Transplendent We

by Peg Aloi


It's deceptive, this light at Hallows.
A mask of wind and water, spinning, sparkling,
like silver spokes, or falling leaves, or candy floss,
or false conviviality, too-fast friends.
As the river curves to meet us, we shamble along,
soaked with mist, parched for ale,
like troubadours, or troubled ghosts,
on our way to a midnight market,
there to choose cakes and berries from the goblin stalls,
in the shadow of forbidden castles and glowing maples,
the walkways bright as coins beneath our feet.

Here where the sloping banks converge,
the trees lean in, as if to kiss,
thorned and black on the right, airy and golden on the left,
Bacchus, Hecate, Apollo, Aphrodite,
nuzzling, glancing approval as we invent words
to mark this season of harvest.
No yellow moon, no sheaves of wheat, no bawdy lyric,
but ploughshares swinging,
hoofed beasts clocking over wet grey streets to sleep in tranquil barns.

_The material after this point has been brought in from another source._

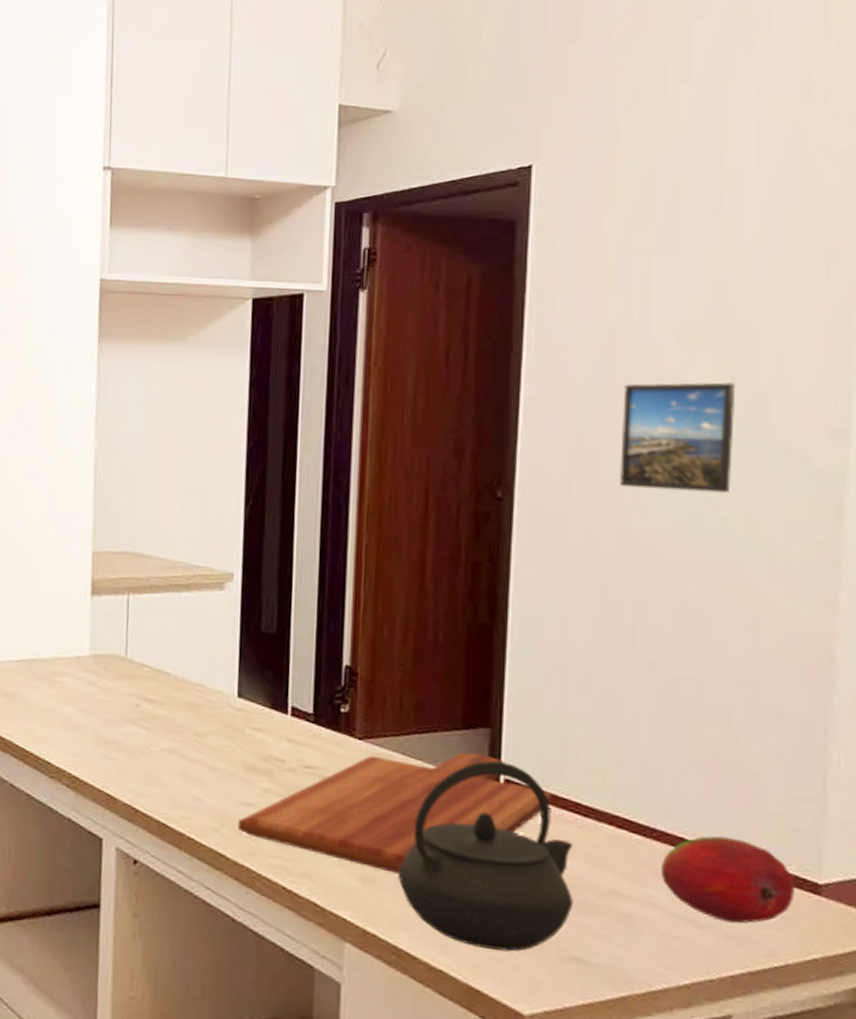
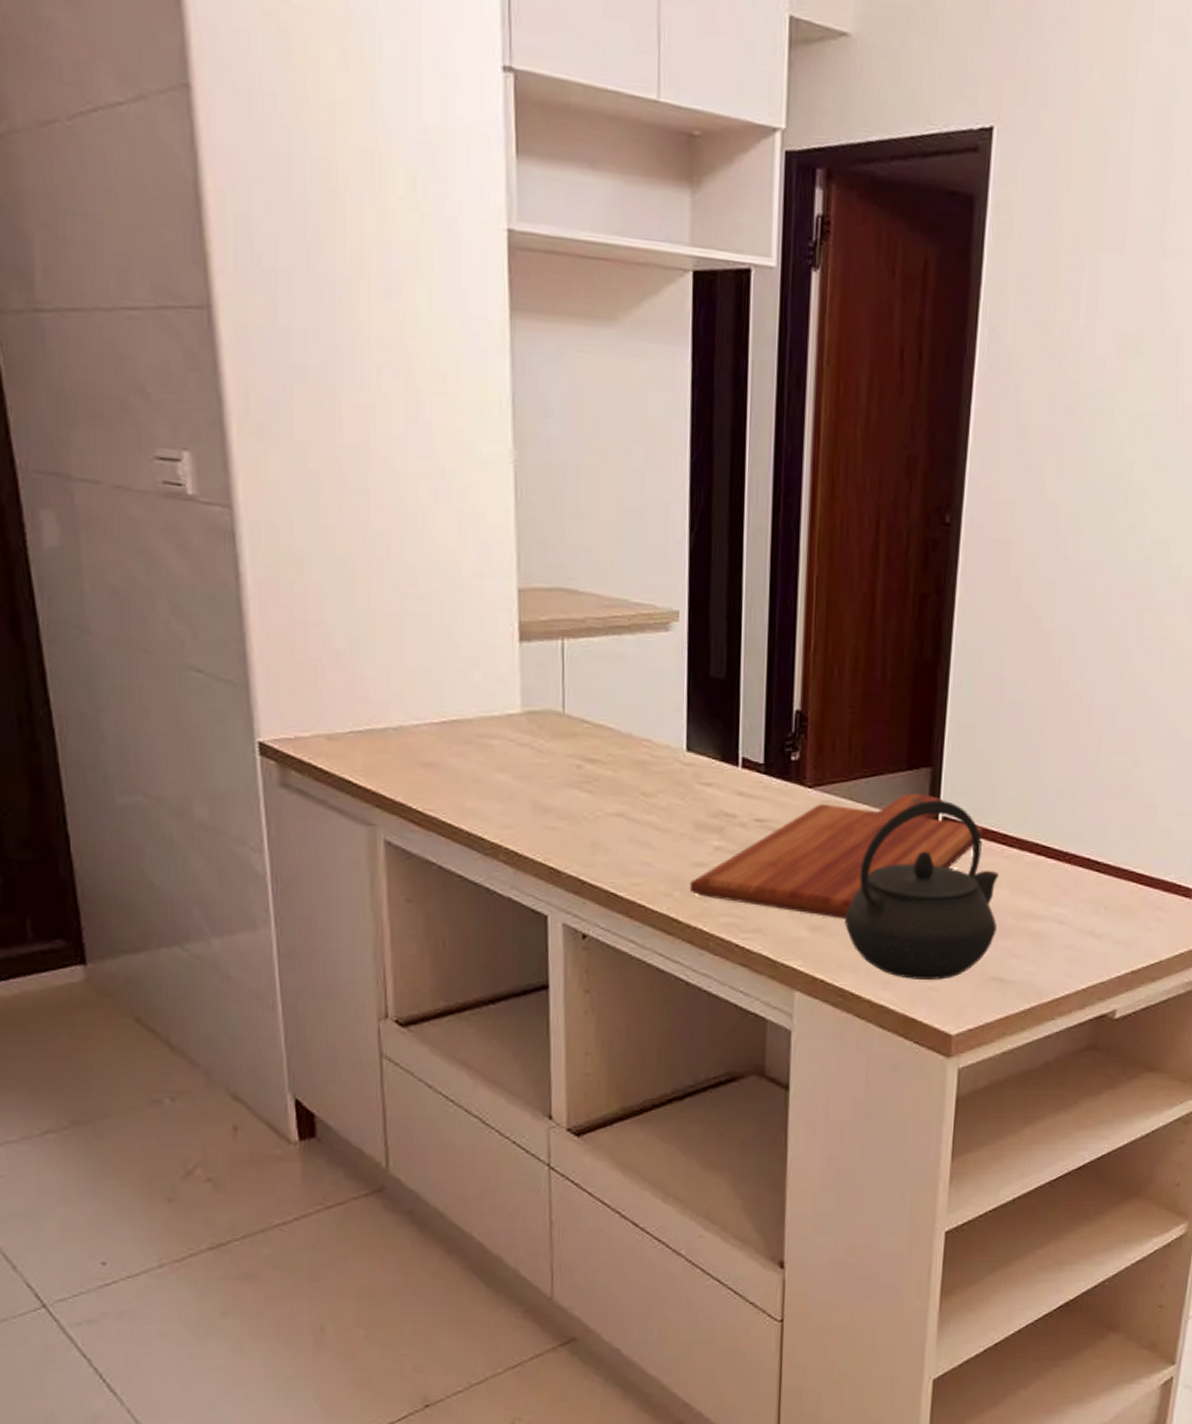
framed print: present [620,381,736,494] -> none [1058,398,1165,519]
fruit: present [662,835,794,924] -> none [1070,853,1172,930]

The red blush creeping up your throat surprises us all,
like brazen hollyhocks that suddenly realize
they've reached the second floor.
Dizzy with drink and drunk on autumn's ether,
we find the otherworld we've sought all evening.
Its hollow hills ring, empty as dessicated bulbs,
yet bright with color, flowing with nectar,
its great halls lit with rustic lanterns,
candles set in carved-out turnips, meant to keep spirits at bay,
and yet soon the very air is keening.
The sky is slowly tinted green.
Our tongues are slippery with juice.
The clock strikes three, three times,
and we are younger than we were.

I started to like you, your small hands like Proustian sweets.
I started to like you, you and your words like dark abundant rain,
poppyseeds poured out on cobblestones.
Simple folk we, laughing long songs like books of fruited verse.
There where the cats consider the canal,
the moon at last emerges, and we become
more and more unfashionable by the minute.
I conjure a forest from a single tree:
like ardent sloths, we hold fast to its mutant trunk,
hard, rough, pulsing with faint heat.
It multiplies into a fairy-tale wood, varied as Paradise,
thick with English bluebells and rhetorical mushrooms;
it smells of sex and stagnant water,
hashish, leafmold, bile and burnt sugar, rotting velvet,
and tobacco that ought to be Turkish.

We could be anywhere: a Holland of the Mind,
or drowned Ys, forgotten Brittany,
a temple of jewels in Morocco,
a chalk hillside hewn by pagan muralists,
a Danish bog stuffed with dead druids,
a green field in America,
Constantinople, Brigadoon,
or a fragrant churchyard that beckons in dreams,
like mementos from a love lost in war-time,
coal-dust in your hair, violets in your pocket.

The veil between the worlds is thin, they say, tonight.
And if we walk now to the marketplace
(we fancy it built of fog and fireflies)
the goblins will smile, cry hail and welcome!
They nod their heads, stroke our hair, grasp our fingers,
whisper, yes, the veil grows thin, grows thin.
They hand us three lengths of shimmering cloth,
dyed the colour of winter plums, smelling of old roses.
We give them all the gold we have.
We wrap ourselves in purple.
We wake, and seven days have passed, or seven years.
Our fingers are torn, stained red with fruit.
Our lips are bruised, and taste of truth.
I touch your mouth, and it is the sun.



Peg Aloi is an unrepentant tree-worshipper, thrift-shopper and kimono-wearer who lives in Albany and works in Boston. She teaches film studies and creative writing and will never have tenure. Her first academic book will be published in Autumn 2007. She loves getting clocked on the head by the poetic muse from time to time, usually in odd places; this poem was written on a plane flying home from Holland. Her favorite fruit, now and forever, is apples (and better it be if they're fresh from the tree), but she is known to cheat on them with the occasional local peach.